Think of an infant, toddler, child, teenager, and adult. They described different stages in human development. Similarly, you can grow vegetables to different stages based on your timeline and taste preference:

  • Sprouts: 2-5 days old when the seeds have germinated and shoots emerge.
  • Microgreens or vegetable confetti: 1-3 weeks old young seedlings when the first leaves appear. eg. Pea shoots (Dou Miao) and Wheatgrass
  • Baby greens: 2-4 weeks youthful and tender greens. eg. baby spinach or baby Kai Lan.
  • Adult greens: 1-2 months full-sized greens.

For something simple and almost guarantee a bountiful harvest, try sprouting your mung beans, green peas, and buckwheat. A few Youtube videos are more than enough to teach you the tricks. They have 1-2 weeks turnaround besides being lauded for their high nutrition content.  a US Department of Agriculture study shows that microgreens can pack up to 40 times as nutrients as their mature counterparts.

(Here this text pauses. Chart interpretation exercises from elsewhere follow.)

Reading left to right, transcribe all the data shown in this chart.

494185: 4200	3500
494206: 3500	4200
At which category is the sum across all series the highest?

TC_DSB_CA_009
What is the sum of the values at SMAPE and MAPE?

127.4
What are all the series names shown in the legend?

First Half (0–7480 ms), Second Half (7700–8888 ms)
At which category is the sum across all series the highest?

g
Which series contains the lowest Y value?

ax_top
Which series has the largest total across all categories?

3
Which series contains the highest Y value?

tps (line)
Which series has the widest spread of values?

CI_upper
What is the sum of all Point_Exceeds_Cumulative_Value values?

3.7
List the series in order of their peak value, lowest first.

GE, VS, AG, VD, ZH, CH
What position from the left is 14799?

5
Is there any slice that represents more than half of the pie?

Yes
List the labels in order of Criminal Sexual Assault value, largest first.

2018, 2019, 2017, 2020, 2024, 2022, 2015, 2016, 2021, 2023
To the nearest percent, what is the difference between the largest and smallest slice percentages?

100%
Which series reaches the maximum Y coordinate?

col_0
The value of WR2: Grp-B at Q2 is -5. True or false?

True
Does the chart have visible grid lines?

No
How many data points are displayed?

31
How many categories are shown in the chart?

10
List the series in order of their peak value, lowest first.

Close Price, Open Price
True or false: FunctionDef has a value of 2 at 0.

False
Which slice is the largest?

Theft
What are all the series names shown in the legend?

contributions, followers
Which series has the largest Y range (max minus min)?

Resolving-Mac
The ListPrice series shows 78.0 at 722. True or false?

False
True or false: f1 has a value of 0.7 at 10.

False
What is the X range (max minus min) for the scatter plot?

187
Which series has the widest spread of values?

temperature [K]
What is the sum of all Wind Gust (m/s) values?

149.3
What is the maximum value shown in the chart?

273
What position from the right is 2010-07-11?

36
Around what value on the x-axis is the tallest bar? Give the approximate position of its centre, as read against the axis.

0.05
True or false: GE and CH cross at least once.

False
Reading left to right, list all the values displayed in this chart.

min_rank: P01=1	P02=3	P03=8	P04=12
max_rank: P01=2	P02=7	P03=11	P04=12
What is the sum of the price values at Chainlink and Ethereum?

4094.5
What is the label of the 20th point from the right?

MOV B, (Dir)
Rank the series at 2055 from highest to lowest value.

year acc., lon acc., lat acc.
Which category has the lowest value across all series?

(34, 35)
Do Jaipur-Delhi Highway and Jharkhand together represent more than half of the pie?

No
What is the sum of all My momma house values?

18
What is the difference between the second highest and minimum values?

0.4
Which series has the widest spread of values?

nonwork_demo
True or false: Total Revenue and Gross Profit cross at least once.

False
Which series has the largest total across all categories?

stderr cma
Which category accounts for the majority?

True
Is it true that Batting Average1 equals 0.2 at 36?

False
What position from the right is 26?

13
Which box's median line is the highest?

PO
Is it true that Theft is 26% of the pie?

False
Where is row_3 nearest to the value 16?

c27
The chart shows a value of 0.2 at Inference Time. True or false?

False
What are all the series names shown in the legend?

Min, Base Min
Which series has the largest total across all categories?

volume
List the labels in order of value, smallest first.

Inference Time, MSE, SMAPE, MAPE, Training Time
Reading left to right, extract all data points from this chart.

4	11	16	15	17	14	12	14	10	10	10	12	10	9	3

2. Soiled-based and Soilless Culture

We are most familiar with soil-based gardening. The soil has 2 roles:

  • Provide nutrients to the plants through its organic component-dead plant and animal matter
  • Lend physical stability to the plants. This is especially critical for plants with expansive roots or stems such as pepper, cucumber, and potatoes

Unfortunately, soil-borne pests and weeds are an unavoidable nuisance. For this exact reason,  many people shun away from indoor gardening. Soilless culture or hydroponics, in contrast, make use of inert substrate to replace soil. The advantages often cited for hydroponics are:

  • Pest-free, hence no pesticide or contamination to your vegetables
  • Ability to control over the water, oxygen, and nutrients supply with pumps
  • Potentially faster and bigger yield. Roots now have direct access to nutrients,  relieving them from the search

3. Active vs Passive Hydroponics

How the nutrients are delivered to the roots determines if a hydroponics system is an active or passive one. Passive methods consist of Kratky and wicking. From a cost and setup simplicity perspective, they are definitely great for beginners.

There is however a trade-off for passive hydroponics. As plants rely on the partially submerged roots or the wick to access nutrients, uptake is less efficient. Consequently, only small leafy vegetables like spinach and lettuce are suited for such a system.

On the contrary, the water pump in an active system proactively delivers the nutrient solution to the roots. Types of the active system include Deep Water Culture (DWC), Ebb and Flow, Nutrient Film Technique (NFT), Drip, and Aeroponics. These systems are messier. They require installation of air pumps, water pumps, and tubing. At the same time, you need to ensure electricity access and regular maintenance to avoid downtime.

4. Growth Media in Soilless Culture

Growth media are inert materials used to replace the physical support function of soil. By itself, it doesn’t retain or release any substance that can intervene with the plant growth. There are 3 characteristics to look out for in your choice of media:

  • Water retention capability
  • Air porosity: the higher the porosity, the better the root oxygenation
  • Cation exchange capacity: the higher the capacity, the longer the nutritional elements take to be released to the roots

Refer to Growth Media 101 if you would like to have a detailed understanding of the pros and cons of each growth medium. The commonly used media are:

  • Coco Coir
  • Perlite
  • Clay Pellets
  • Vermiculites

5. Plant Nutrition and Supplement

Up until the microgreens stage, the plants are self-sufficient with nutrient reserves in the seed. However, any growth beyond that requires doses of the 13 essential elements.

  • Macroelements: nitrogen (N), phosphorus (P), potassium (K). magnesium (Mg), calcium (Ca), and sulfur (S). Plants need them in large quantities.
  • Microelements or trace elements are iron (Fe), manganese (Mn), zinc (Zn), boron (B), copper (Cu), molybdenum (Mo), and silicon (Si). Plants need them in small quantities.

In terms of application, fertilizers are specific to the growing method. Soil-based fertilizers tend to provide just the macroelements assuming most microelements are present in the soil. Hydroponics fertilizers are formulated to provide all 13 essential elements. Often, they are sold as A and B solutions to prevent chemical reactions between chemicals.